Ewangelicki cmentarz na Mazurach został zdewastowany

0
587

W okolicach wsi Faszcze na Mazurach prywatny przedsiębiorca, wycinając drzewa, zdewastował pobliski cmentarz ewangelicki. – Na groby wjechał ciężki sprzęt, nie ma na to słów – przekazał mediom pastor z Mikołajek ksiądz Bogusław Juroszek. Sprawą zajmie się teraz policja.

Burmistrz Mikołajek Piotr Jakubowski powiedział PAP, że chodzi o teren pomiędzy dwoma małymi jeziorami: Zelwążek i Jorzec w okolicy wsi Faszcze i Stare Sady pod Mikołajkami. To teren oddalony od głównych dróg i niezamieszkały – jest to obszar chronionego krajobrazu i zarazem teren chroniony jako Natura 2000. W tej okolicy znajdują się siedliska żółwia błotnego.

“Straty będą bardzo duże”

Oficer prasowa policji w Mrągowie Paulina Karo poinformowała PAP, że ustalani są właściciele działek, na których doszło do wycinki drzew. – Wiemy, że jest ich wielu, w tym Skarb Państwa czy Wody Polskie. Będziemy docierali do wszystkich pokrzywdzonych – zapowiedziała policjantka.

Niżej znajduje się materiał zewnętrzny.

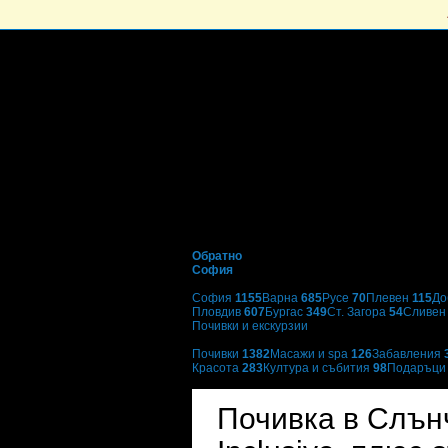
Обратно
София
Избери друг град:
София
1155
Варна
685
Русе
70
Плевен
115
До
Пловдив
607
Бургас
349
Ст. Загора
54
Сливе
Почивки и екскурзии
Категории оферти:
Почивки
1382
Масажи и spa
126
Забавления
Красота
283
Култура и събития
98
Подаръц
Хотел Sunset****
Почивка в Слънче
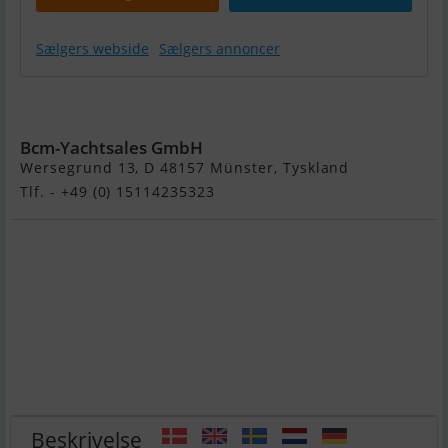
Sælgers webside
Sælgers annoncer
Sea Ray 370
Bcm-Yachtsales GmbH
Wersegrund 13, D 48157 Münster, Tyskland
Tlf. - +49 (0) 15114235323
Beskrivelse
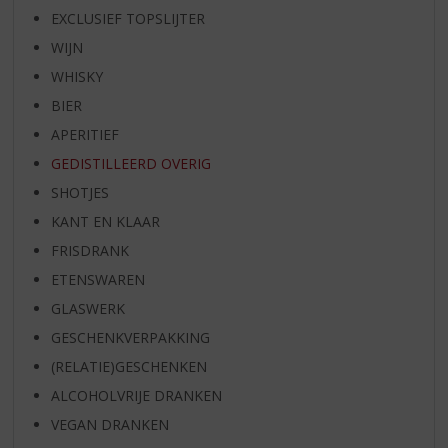
EXCLUSIEF TOPSLIJTER
WIJN
WHISKY
BIER
APERITIEF
GEDISTILLEERD OVERIG
SHOTJES
KANT EN KLAAR
FRISDRANK
ETENSWAREN
GLASWERK
GESCHENKVERPAKKING
(RELATIE)GESCHENKEN
ALCOHOLVRIJE DRANKEN
VEGAN DRANKEN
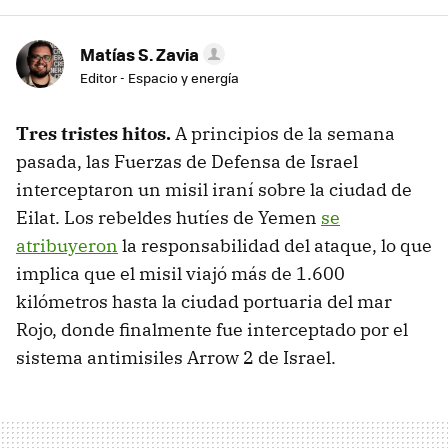
Matías S. Zavia
Editor - Espacio y energía
Tres tristes hitos.
A principios de la semana
pasada, las Fuerzas de Defensa de Israel
interceptaron un misil iraní sobre la ciudad de
Eilat. Los rebeldes hutíes de Yemen
se
atribuyeron
la responsabilidad del ataque, lo que
implica que el misil viajó más de 1.600
kilómetros hasta la ciudad portuaria del mar
Rojo, donde finalmente fue interceptado por el
sistema antimisiles Arrow 2 de Israel.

Rzecznik prasowa Wód Polskich w Białymstoku Agnieszka Giełażyn-Sasimowicz poinformowała media, że instytucja ta właśnie szacuje straty. – Zniszczony został brzeg jeziora Zelwążek i rzeki Jurzycy, wycięte zostały drzewa i zakrzaczenia, więc wiemy, że straty te będą bardzo duże – poinformowała rzeczniczka Wód Polskich.

Na groby wjechał ciężki sprzęt

Z kolei burmistrz Mikołajek podzielił się z dziennikarzami ustaleniami gminy poczynionymi w sprawie wycinki. – Miejscowy rolnik dzierżawił tam od Polskiej Akademii Nauk ziemię. Chciał powiększyć areał, wycinając zadrzewienia, na co PAN się zgodził. Rolnik jednak wyciął w pień wszystko wkoło: drzewa rosnące przy ciekach wodnych, na skarpach nad jeziorem oraz na małym, przedwojennym cmentarzu. A, że pracował przy tym ciężkim sprzętem, harwesterami, to groby zostały kompletnie zniszczone – powiedział PAP burmistrz Jakubowski, który w środę w tej sprawie był przesłuchiwany przez policję. Zawiadomienie gminy dotyczyło nielegalnej wycinki drzew, ponieważ, jak przekazał PAP burmistrz, mimo cofnięcia zgody rolnikowi, ten nadal wycinał zakrzaczenia i drzewa.

Gmina Mikołajki sfilmowała wycinkę zadrzewień – utrwalono m.in., jak pracował przy tym ciężki sprzęt. Film z drona pokazuje całe ogołocone z drzew połacie terenu, niektóre znajdują się tuż przy tafli jezior, w miejscach, gdzie uprawa roli jest niemożliwa. – Sam fakt, że na groby wjechał ciężki sprzęt, jest tak porażający, że nie ma na to słów – powiedział PAP pastor kościoła ewangelicko-augsburskiego w Mikołajkach ks. Bogusław Juroszek. Przed wojną wsie wokół Mikołajek były zamieszkałe przez ludność wyznania ewangelickiego (poza wsią Zełwągi, gdzie mieszkali mormoni – red.). Tradycją było zakładanie przez wiejskie społeczności małych cmentarzy, na których chowano mieszkańców wsi. Zwykle takie małe cmentarzyki umieszczano na wzniesieniu tuż za wsią, skąd rozlegał się piękny widok na tereny, które zamieszkiwali wcześniej zmarli.